Demand for LNG as fuel is likely to rise rapidly over the coming two decades, with the two main market sectors – trucking and shipping – accounting for 81 mtpa in 2025 and as much as 173 mtpa by 2035. The bullish outlook is projected in a new report from Cedigaz, the Paris-base Centre for Natural Gas Information. However, the report acknowledges that the outlook is very uncertain and gives a very wide range of possible outcomes between its low-case and high-case scenarios.
Trucking scenarios: Use of LNG in land transport will be driven mainly by the difference between the price of diesel and the price of LNG, says Cedigaz, and will be limited mainly to heavy duty vehicles (HDVs). “Environmental legislation is unlikely to play a major role in triggering the adoption of LNG as a fuel for land transportation,” says the report, “as traditional fuels and technologies will be able to comply with the gradual tightening of emissions standards”.
Projections for global road transport LNG demand. Note the wide disparity between the low-case scenario, which projects demand of just over 20 mtpa by 2035, and the high-case scenario, which projects demand of close to 230 mtpa, with the base case at 96 mtpa – highlighting the uncertainty surrounding this still-nascent market. (Source: Cedigaz)

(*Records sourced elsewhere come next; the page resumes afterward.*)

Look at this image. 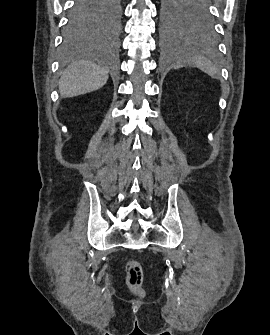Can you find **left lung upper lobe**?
<instances>
[{
    "instance_id": "obj_1",
    "label": "left lung upper lobe",
    "mask_w": 270,
    "mask_h": 335,
    "mask_svg": "<svg viewBox=\"0 0 270 335\" xmlns=\"http://www.w3.org/2000/svg\"><path fill=\"white\" fill-rule=\"evenodd\" d=\"M209 0H162L161 27L165 33L198 30L211 32Z\"/></svg>"
}]
</instances>
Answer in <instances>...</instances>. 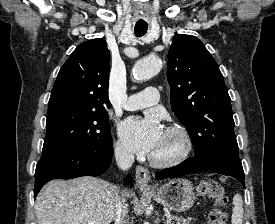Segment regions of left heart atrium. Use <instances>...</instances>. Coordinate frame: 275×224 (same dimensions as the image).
I'll return each mask as SVG.
<instances>
[{
    "label": "left heart atrium",
    "instance_id": "39dd6f15",
    "mask_svg": "<svg viewBox=\"0 0 275 224\" xmlns=\"http://www.w3.org/2000/svg\"><path fill=\"white\" fill-rule=\"evenodd\" d=\"M165 131L154 114L146 117H129L119 126L125 146L137 154H153L159 147Z\"/></svg>",
    "mask_w": 275,
    "mask_h": 224
}]
</instances>
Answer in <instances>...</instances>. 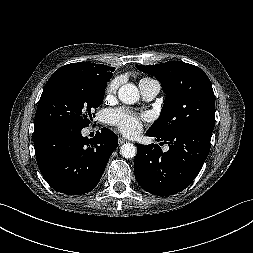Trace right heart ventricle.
I'll list each match as a JSON object with an SVG mask.
<instances>
[{"mask_svg":"<svg viewBox=\"0 0 253 253\" xmlns=\"http://www.w3.org/2000/svg\"><path fill=\"white\" fill-rule=\"evenodd\" d=\"M145 81H153V79H150V78H143V79H141L140 83H141V82H145Z\"/></svg>","mask_w":253,"mask_h":253,"instance_id":"e07e8e85","label":"right heart ventricle"}]
</instances>
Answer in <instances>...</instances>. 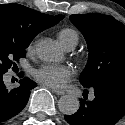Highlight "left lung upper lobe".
I'll use <instances>...</instances> for the list:
<instances>
[{
  "mask_svg": "<svg viewBox=\"0 0 125 125\" xmlns=\"http://www.w3.org/2000/svg\"><path fill=\"white\" fill-rule=\"evenodd\" d=\"M88 45V63L80 76L85 87L106 81H125V26L112 16L71 15Z\"/></svg>",
  "mask_w": 125,
  "mask_h": 125,
  "instance_id": "5c2ea615",
  "label": "left lung upper lobe"
}]
</instances>
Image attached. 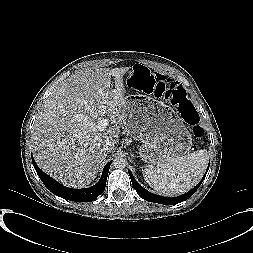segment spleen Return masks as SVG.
<instances>
[{
    "label": "spleen",
    "instance_id": "3e777b00",
    "mask_svg": "<svg viewBox=\"0 0 253 253\" xmlns=\"http://www.w3.org/2000/svg\"><path fill=\"white\" fill-rule=\"evenodd\" d=\"M207 164L208 152L201 149L149 166L143 170V177L158 194L171 197L195 186L202 178Z\"/></svg>",
    "mask_w": 253,
    "mask_h": 253
}]
</instances>
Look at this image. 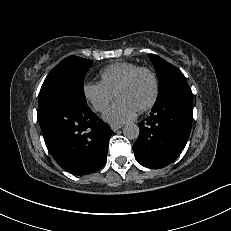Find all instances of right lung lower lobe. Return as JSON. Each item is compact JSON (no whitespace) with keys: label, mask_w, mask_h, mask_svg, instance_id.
Segmentation results:
<instances>
[{"label":"right lung lower lobe","mask_w":231,"mask_h":231,"mask_svg":"<svg viewBox=\"0 0 231 231\" xmlns=\"http://www.w3.org/2000/svg\"><path fill=\"white\" fill-rule=\"evenodd\" d=\"M38 120L48 150L64 170L87 175L104 166L113 131L87 103L57 99L38 110Z\"/></svg>","instance_id":"obj_1"}]
</instances>
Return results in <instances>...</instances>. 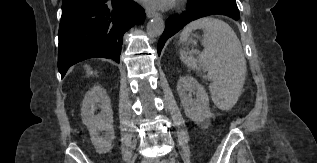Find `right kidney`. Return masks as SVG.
<instances>
[{"label": "right kidney", "instance_id": "ca27d5eb", "mask_svg": "<svg viewBox=\"0 0 317 163\" xmlns=\"http://www.w3.org/2000/svg\"><path fill=\"white\" fill-rule=\"evenodd\" d=\"M97 103H100L101 111L95 114ZM81 116L89 130L91 142L96 151L103 154L111 150L115 138L113 111L104 88L95 85L86 93L82 103Z\"/></svg>", "mask_w": 317, "mask_h": 163}]
</instances>
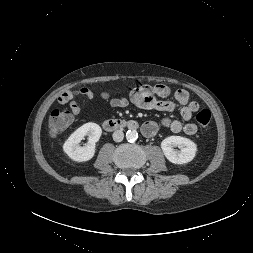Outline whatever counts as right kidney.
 Masks as SVG:
<instances>
[{"label":"right kidney","mask_w":253,"mask_h":253,"mask_svg":"<svg viewBox=\"0 0 253 253\" xmlns=\"http://www.w3.org/2000/svg\"><path fill=\"white\" fill-rule=\"evenodd\" d=\"M102 134L101 127L96 123H86L74 131L63 145L64 152L74 161L85 162L93 158L95 144ZM88 136V143L80 146L79 143Z\"/></svg>","instance_id":"ca27d5eb"}]
</instances>
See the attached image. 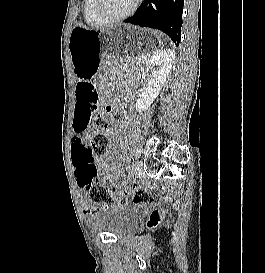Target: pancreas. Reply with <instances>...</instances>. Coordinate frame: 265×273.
Segmentation results:
<instances>
[{"instance_id":"pancreas-1","label":"pancreas","mask_w":265,"mask_h":273,"mask_svg":"<svg viewBox=\"0 0 265 273\" xmlns=\"http://www.w3.org/2000/svg\"><path fill=\"white\" fill-rule=\"evenodd\" d=\"M128 61H130L131 64H134V63H141V62L144 61V59L140 56V57L135 58V59H131V60L129 59Z\"/></svg>"}]
</instances>
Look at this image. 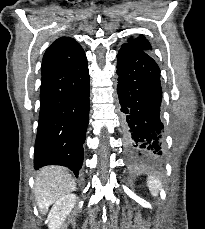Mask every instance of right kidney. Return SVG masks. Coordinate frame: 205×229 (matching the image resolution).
I'll return each mask as SVG.
<instances>
[{"label": "right kidney", "instance_id": "1", "mask_svg": "<svg viewBox=\"0 0 205 229\" xmlns=\"http://www.w3.org/2000/svg\"><path fill=\"white\" fill-rule=\"evenodd\" d=\"M75 202L76 195L68 194L54 203L47 218L49 229H60Z\"/></svg>", "mask_w": 205, "mask_h": 229}]
</instances>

In its base scenario, Cedigaz projects worldwide demand for LNG in road transportation of 45 mtpa in 2025, growing to 96 mtpa in 2035. China, which the report says “has several features that combine to make it a prime candidate for the development of LNG in the road sector” accounts for almost half the global market. LNG should also carve out significant market shares in the United States, Europe and elsewhere in Asia.
“China has the world’s largest inland goods transport market and has already developed an extensive LNG supply infrastructure,” says the report, “initially as a means of transporting gas from remote fields or to consumers who were not connected to the pipeline supply network. With at least 100,000 LNG vehicles and 1,100 refuelling stations at the end of 2013, China already has a head start over the rest of the world in this nascent market.”
However, the report cautions that LNG growth in China may be slowed by the ongoing reform of gas prices to bring them closer into line with market rates.
Shipping scenarios: Unlike the road transportation sector, says Cedigaz, the use of LNG as fuel in the marine sector will be driven primarily by environmental legislation and regulation, in particular the MARPOL Convention, the main international convention covering prevention of pollution of the marine environment by ships from operational or accidental causes.
Of particular importance are special sea areas defined by MARPOL, which, for reasons of oceanography, ecology and sea traffic, are provided with a higher level of protection than other areas of the sea. Examples include Emissions Control Areas (ECAs) in north-western Europe, the Mediterranean and elsewhere.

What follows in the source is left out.